Storiella sul Karma

Esiste una storiella popolare che spiega il concetto di karma attraverso l’analogia dei cavalli. Ecco di seguito la storia:

“C’era una volta un vecchio saggio che viveva in un villaggio ai piedi delle montagne. Un giorno, il figlio del suo vicino perse il suo unico cavallo. I vicini del ragazzo vennero a trovarlo e dissero: “Che sfortuna! Il tuo unico cavallo è scappato!” Ma il vecchio rispose: “Chi sa se questa è una buona o una cattiva notizia”.

Dopo qualche giorno, il cavallo del ragazzo tornò, portando con sé una mandria di cavalli selvatici. I vicini del ragazzo tornarono a trovarlo e dissero: “Che fortuna! Ora hai molti cavalli!” Ma il vecchio rispose: “Chi sa se questa è una buona o una cattiva notizia”.

Poco dopo, il figlio del vicino cadde mentre cercava di addomesticare uno dei cavalli selvatici e si ruppe una gamba. I vicini del ragazzo vennero di nuovo a trovare il vecchio saggio e dissero: “Che sfortuna! Tuo figlio si è ferito gravemente!” Ma il vecchio rispose: “Chi sa se questa è una buona o una cattiva notizia”.

Qualche tempo dopo, in una guerra che scoppiò nella regione, tutti i giovani del villaggio furono costretti ad arruolarsi nell’esercito. Ma il figlio del vicino, con la gamba rotta, fu l’unico ad essere esentato. I vicini del ragazzo vennero di nuovo a trovare il vecchio saggio e dissero: “Che fortuna che tuo figlio non ha dovuto andare in guerra!” E il vecchio saggio rispose: “Chi sa se questa è una buona o una cattiva notizia”.
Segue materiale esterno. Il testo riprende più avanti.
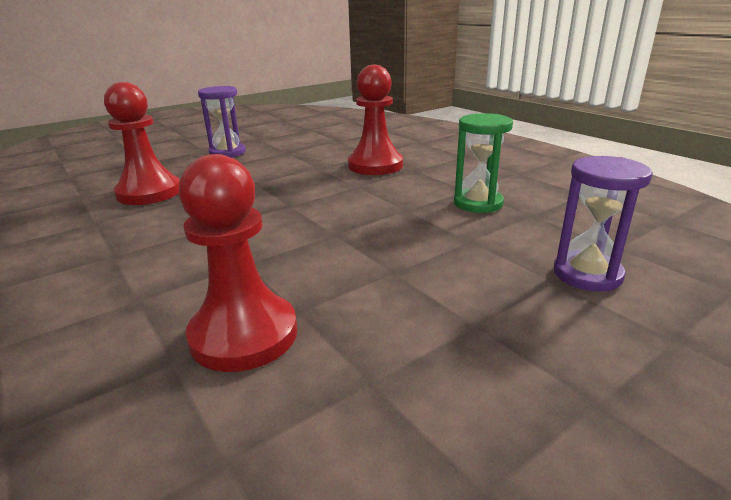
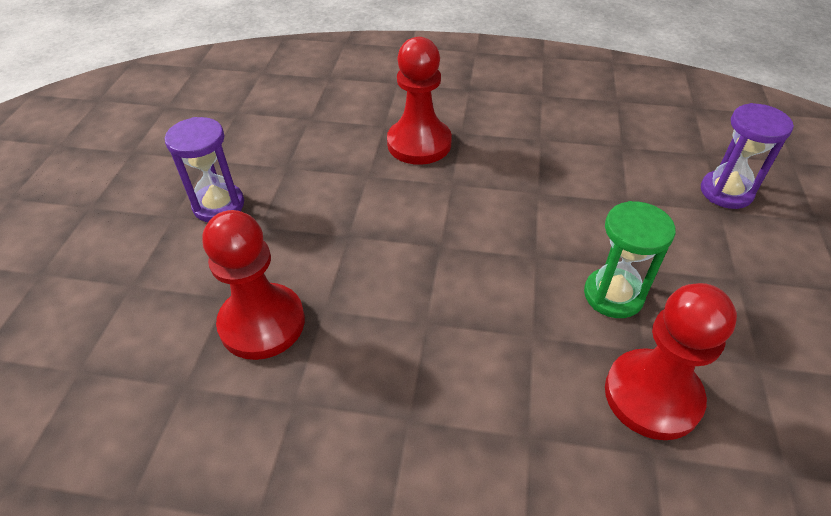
camera: 45 degrees left, 20 degrees up
green hourglass [454,113,513,213] -> green hourglass moved to [584,201,676,318]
Questa storiella suggerisce che gli eventi della vita non possono essere valutati a priori come buoni o cattivi, come frutto di karma positivo o negativo, poiché possono avere conseguenze positive o negative a lungo termine. Secondo gli insegnamenti sul karma, ogni azione che compiamo ha una conseguenza, che può manifestarsi in questa vita o in quella successiva. Pertanto, non dovremmo giudicare le cose come positive o negative, ma accogliere ciò che accade e cercare di trarre insegnamenti dalle nostre esperienze per evolvere spiritualmente.

Questa storiella è stata tramandata in diverse tradizioni e culture, tra cui la tradizione buddhista, quella induista e quella taoista. In particolare, nella tradizione buddhista, questa storia viene spesso raccontata per spiegare il concetto di anicca (impermanenza) e anatta (non-sé). Tuttavia, la stessa storiella può essere trovata in molte altre culture e tradizioni, in cui viene utilizzata per spiegare il concetto di karma.